On Monday afternoon after school, I ventured downtown to see the city after the tumult of Sunday night. The photos I took are here, but they only show part of the story. Even by that point a lot of the removable traces of the violence had been cleared, but the city was in shock. I picked up the bus to head into the centre, and it seemed there was a strange kind of intensity in the air. When I changed to the metro, this feeling only increased. Looking back, I wonder if perhaps I made it up, somehow psyching myself up to head into the fray. I was surprised by how many people were out and about and how normal they all seemed. I am unsure what I was expecting, but perhaps it was my searching the faces of fellow passengers that made me think I was experiencing a moment of collective…what exactly?

When I got out of the Metro at Syntagma, the central square of Athens and the site of most major protests, I could tell my own face was serious. I was steeling myself for whatever I would find at the top of the stairs. When I came out into the sun, I was surprised. The sky was clear, people were going about their business, and the square looked much as it always did. The Parliament building gleamed in the sun, the ceremonial guards maintaining their place in front of the tomb of the unknown soldier. As I took a picture, an older woman walked past me and said something I didn’t catch. Was she scolding me? What was I doing wrong..? At that point I began to notice other cameras. People were not simply going about their business. They were here to see the damage to their city.

I continued my circuit of the centre of the city in the areas that were most affected by rioting on Sunday night. I was struck by both the strange sense of normalcy and the speed with which the city was being patched up. A shattered McDonald’s window was packed onto the back of a truck, its replacement already installed. The benches in the square had been ripped up, but already refitted with wooden seats.

In other places though, the damage had yet to be repaired.
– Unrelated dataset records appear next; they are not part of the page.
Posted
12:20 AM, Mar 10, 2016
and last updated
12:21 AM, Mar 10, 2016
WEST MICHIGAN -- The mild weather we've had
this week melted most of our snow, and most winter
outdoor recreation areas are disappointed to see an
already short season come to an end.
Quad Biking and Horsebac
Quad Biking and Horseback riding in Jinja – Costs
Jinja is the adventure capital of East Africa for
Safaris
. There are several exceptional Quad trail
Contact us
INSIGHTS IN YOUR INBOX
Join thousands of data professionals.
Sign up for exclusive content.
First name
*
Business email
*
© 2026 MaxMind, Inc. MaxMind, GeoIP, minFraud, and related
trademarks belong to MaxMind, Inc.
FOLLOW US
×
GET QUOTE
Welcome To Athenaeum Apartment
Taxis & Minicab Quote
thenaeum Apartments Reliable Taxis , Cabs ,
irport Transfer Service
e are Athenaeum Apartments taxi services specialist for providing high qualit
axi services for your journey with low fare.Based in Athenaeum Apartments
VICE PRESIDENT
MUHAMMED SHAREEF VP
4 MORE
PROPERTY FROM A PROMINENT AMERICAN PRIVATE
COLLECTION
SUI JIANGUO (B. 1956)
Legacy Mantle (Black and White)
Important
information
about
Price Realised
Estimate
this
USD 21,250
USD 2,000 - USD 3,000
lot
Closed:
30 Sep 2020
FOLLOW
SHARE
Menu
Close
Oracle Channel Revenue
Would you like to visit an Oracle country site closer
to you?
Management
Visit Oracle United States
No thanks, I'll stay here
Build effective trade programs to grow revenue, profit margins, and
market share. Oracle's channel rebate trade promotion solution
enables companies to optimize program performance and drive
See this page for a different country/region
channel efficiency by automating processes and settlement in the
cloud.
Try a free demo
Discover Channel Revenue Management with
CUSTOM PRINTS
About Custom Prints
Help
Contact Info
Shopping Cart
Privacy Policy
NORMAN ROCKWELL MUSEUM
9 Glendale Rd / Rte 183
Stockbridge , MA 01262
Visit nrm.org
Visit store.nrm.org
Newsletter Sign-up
The fountains lining the street leading into Syntagma Square were missing their marble paving stones. Many shop windows were cracked. The police loitered everywhere. Some shops looked untouched, people going in and out with their purchases, while other storefronts remained tightly closed, splattered with graffiti.

I meandered my way through to the square at the Panepistimiou Metro Stop, Plateia Korai, site of the flaming Starbucks. When I stopped to take a photo of marble shards, a man stopped me to tell me I needed to keep going down the street to see the destruction further up.  He blamed the government and repeated over and over again how sad the future was.

That feeling of hopelessness followed me as I made my way up Stadiou Street. The traffic was heavy, and I found myself walking at the same pace as a bus full of policemen. They were peering out the window, craning their necks to see the damage on either side.

The scene outside the historic Attikon Theatre was also not what I was expecting. For one thing, it was still burning. The smell of smoke was sharp and pervasive, making the experience of witnessing much more sensory. I found the building’s shell shocking, but the faces of the other people who paused on their way past were almost as poignant as the burned out buildings. I knew the sight affected me – but to see the same confusion, pain, uncertainty and even despair reflected on the faces of anonymous passersby made me feel less alone. On Sunday night, I felt somehow betrayed. Who were these people that turned their rage and frustration onto their fellow citizens? The people I encountered surveying the damage were asking themselves the same question.

The future of this country is uncertain, and will be difficult no matter what. Anger is understandable. And now areas of the city reflect the way many of the Greeks are feeling – punished unfairly, with little or no hope of recovery.